- Aangeleverde tekst:
########################################

Carnaval in hoge sferen

Blog

Carnaval in hoge sferen

Carnaval in hoge sferen
Carnaval in hoge sferen

Of hoe beter je entree bij een nieuwe NGO plannen dan in de vooravond van 5 dagen stadsgekte? De komende 5 maanden zal ik bij CEPA (Centro de Ecología de Pueblos Andinos) in Oruro, Bolivia werken met Aymara- & Uru-comunidades rond lago Poopó, ten zuiden van de stad.

Sinds de ecologische ramp in november waarbij meer dan 30 000 vissen en om en bij de 700 vogels dood langs de westkant van het meer werden aangetroffen, zijn verschillende vissers-comunidades van hun dagelijkse bron van inkomsten afgesneden… Het hardst getroffen door deze ramp zijn de Uru’s: een sinds de kolonisatie, sterk gemarginaliseerde bevolkingsgroep.

########################################

- Aangeleverd materiaal:
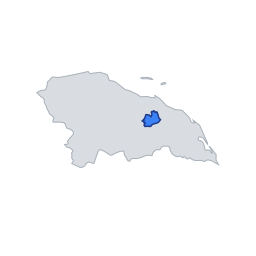 San Esteban, Olancho, Honduras shown in context, rotated 27°
{"feature_id": "27666195B69653705101844", "entity_name": "San Esteban", "entity_type": "district", "adm_level": 2, "iso_a3": "HND", "parent_name": "Honduras", "parent_adm1": "Olancho", "projection": "orthographic", "projection_center": [-85.837, 15.313], "detail": "fine", "context": "in_parent", "style": "filled", "palette": "blue", "viewbox_px": 256, "rotation_deg": 27, "n_neighbors": 0, "source": "geoboundaries", "source_scale": "gbopen_adm2", "svg_char_len": 4117}
<svg xmlns="http://www.w3.org/2000/svg" viewBox="0 0 256 256"><g transform="rotate(27 128 128)"><path d="M225.3,119.6L217.2,119.2L213.4,120.2L211.8,122.5L210.3,123.5L209.2,123.3L206.7,124.2L203.1,126.3L199.8,127.0L196.9,126.6L196.0,127.1L195.8,127.7L195.4,128.4L194.2,128.7L192.9,128.6L191.5,127.9L190.7,128.2L190.6,129.5L189.8,129.8L188.3,129.2L186.6,129.7L184.8,131.3L182.1,131.6L178.7,130.8L176.1,129.1L174.2,126.6L172.0,126.0L168.1,127.8L166.5,130.0L166.1,131.3L166.5,132.5L165.8,133.4L164.0,133.8L162.6,135.2L161.6,137.8L161.5,139.8L162.0,141.1L161.1,142.2L158.7,142.8L155.9,145.0L152.7,148.8L149.5,151.4L146.3,152.9L144.7,154.5L144.8,156.3L144.6,156.9L144.0,157.1L143.0,157.3L136.8,153.4L135.0,150.7L133.4,151.1L131.5,152.5L128.7,155.5L125.8,159.7L124.4,160.2L117.0,159.5L113.1,159.9L112.3,160.5L112.0,162.0L112.2,164.1L113.2,171.4L113.8,174.5L113.2,175.4L111.2,175.6L108.7,176.0L107.3,177.4L106.9,178.8L106.8,180.8L105.9,182.9L104.3,184.3L102.8,184.9L94.0,185.2L94.2,181.8L91.6,180.4L90.2,177.5L89.0,175.6L89.4,174.4L89.3,173.1L85.7,172.0L82.4,172.8L80.4,172.2L79.0,171.5L81.5,169.8L81.6,168.8L80.9,168.0L80.1,167.5L80.3,165.6L80.8,163.4L82.2,158.1L81.7,157.2L79.5,155.6L76.7,155.4L73.6,155.9L72.1,155.0L70.8,153.2L68.6,152.3L64.6,153.7L60.5,155.9L59.2,156.6L58.1,156.5L57.7,154.9L57.5,152.9L57.2,152.5L55.0,151.7L52.4,151.2L51.1,150.7L49.9,149.3L46.8,147.6L46.1,146.3L42.0,143.4L41.2,141.9L40.3,140.9L38.3,139.5L36.7,139.8L31.5,138.1L30.7,137.9L31.5,136.5L33.2,134.3L36.8,131.8L37.1,129.8L36.3,125.9L35.3,123.4L35.9,122.3L37.1,117.8L37.9,116.7L43.2,114.5L43.7,114.2L47.8,111.1L52.4,107.6L57.2,103.7L62.5,99.4L65.4,96.9L66.8,95.8L69.8,96.8L72.2,94.7L73.6,94.0L76.8,91.6L77.8,91.1L83.2,90.1L85.8,90.1L88.1,92.7L89.9,94.1L93.3,92.9L96.2,92.7L108.0,95.1L112.7,94.1L121.3,93.9L125.2,94.5L130.6,91.2L134.2,90.5L138.3,89.0L137.7,87.4L136.7,86.7L143.0,87.4L152.4,90.7L162.4,90.1L166.0,88.3L168.3,87.7L178.5,91.1L181.2,93.8L183.3,94.0L185.0,93.4L185.4,92.8L183.4,92.3L182.5,91.5L190.5,93.0L205.8,105.4L206.1,106.4L199.6,102.8L196.2,103.1L195.3,103.7L195.5,105.7L195.8,106.7L197.3,106.8L198.4,106.2L201.1,106.8L202.8,108.2L205.0,110.2L206.3,112.4L207.7,112.4L209.1,111.1L211.7,110.9L213.4,112.4L214.5,112.3L212.9,110.0L208.9,107.7L209.8,107.6L218.6,111.7L221.1,116.8L223.1,118.0L225.3,119.6ZM123.2,75.2L118.2,77.7L116.7,77.6L119.0,75.7L122.7,74.0L125.8,73.2L128.4,73.6L123.2,75.2ZM140.3,72.5L137.9,74.4L137.5,73.5L138.7,71.8L140.1,70.8L141.5,70.9L141.1,71.6L140.3,72.5Z" fill="#d9dde1" stroke="#a8b0b8" stroke-width="1"/><path d="M146.5,100.6L146.3,100.6L146.2,100.7L146.2,100.8L146.0,101.0L145.9,101.0L145.7,101.2L145.7,101.3L145.4,101.4L145.4,101.5L145.2,101.5L144.9,101.5L144.8,101.4L144.7,101.5L144.4,101.5L144.3,101.4L144.2,101.4L144.0,101.2L143.9,101.1L143.8,100.9L143.7,100.9L143.5,101.0L143.4,101.1L143.2,101.1L142.9,101.3L142.9,101.5L143.0,101.7L143.0,101.8L142.9,101.9L142.9,102.0L142.7,102.1L142.4,102.2L142.1,102.3L141.9,102.5L141.7,102.6L141.7,102.8L141.5,103.1L141.5,103.3L141.7,103.5L141.8,103.5L143.3,105.3L143.3,105.5L143.2,105.6L143.3,105.8L143.3,106.0L143.4,106.3L143.3,106.5L143.2,106.5L143.1,106.8L143.3,106.9L143.3,107.0L143.4,107.3L143.2,107.4L143.2,107.5L140.7,106.8L137.9,108.0L138.1,109.1L138.4,112.0L138.1,113.1L138.5,113.2L138.6,113.3L137.9,113.6L138.0,114.5L138.0,114.8L137.9,114.9L138.0,114.9L138.0,115.0L138.1,114.9L138.2,115.0L138.3,115.0L138.5,115.2L138.8,115.2L138.9,115.3L139.0,115.4L139.2,115.5L139.3,115.4L139.5,115.4L139.5,115.5L139.6,115.8L139.6,115.7L139.7,115.8L139.8,115.8L140.0,115.8L140.2,116.0L140.2,115.9L140.3,115.9L140.2,115.8L140.3,115.8L140.5,115.7L140.6,115.8L140.8,116.0L140.8,115.9L140.9,116.0L141.0,116.1L140.9,116.3L141.0,116.3L140.9,116.5L141.0,116.8L141.0,118.1L142.1,118.8L142.3,118.8L142.5,118.9L144.1,117.9L144.8,117.4L145.7,117.2L147.0,116.6L147.5,116.0L147.6,115.9L147.7,115.7L147.7,115.4L147.6,115.2L148.2,113.7L149.2,112.5L151.1,110.9L152.4,109.3L152.5,109.1L153.2,105.9L151.9,105.4L151.6,105.3L151.3,105.2L150.7,104.8L150.5,104.6L150.3,104.3L150.0,104.0L149.6,103.7L148.8,102.6L146.5,100.6Z" fill="#3b82f6" stroke="#1e3a8a" stroke-width="1.5"/></g></svg>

########################################

- Doelen:
1. Hoeveel dode vissen werden er volgens de blog in november langs de westkant van het meer gevonden?
2. Schrijf het stuk van de blog van "Of hoe beter" tot "sterk gemarginaliseerde bevolkingsgroep." over, maar zet "La Paz" in de plaats van "Oruro".

- Uitgewerkte oefening:
1. Meer dan 30 000.

2.
Of hoe beter je entree bij een nieuwe NGO plannen dan in de vooravond van 5 dagen stadsgekte? De komende 5 maanden zal ik bij CEPA (Centro de Ecología de Pueblos Andinos) in La Paz, Bolivia werken met Aymara- & Uru-comunidades rond lago Poopó, ten zuiden van de stad.

Sinds de ecologische ramp in november waarbij meer dan 30 000 vissen en om en bij de 700 vogels dood langs de westkant van het meer werden aangetroffen, zijn verschillende vissers-comunidades van hun dagelijkse bron van inkomsten afgesneden… Het hardst getroffen door deze ramp zijn de Uru’s: een sinds de kolonisatie, sterk gemarginaliseerde bevolkingsgroep.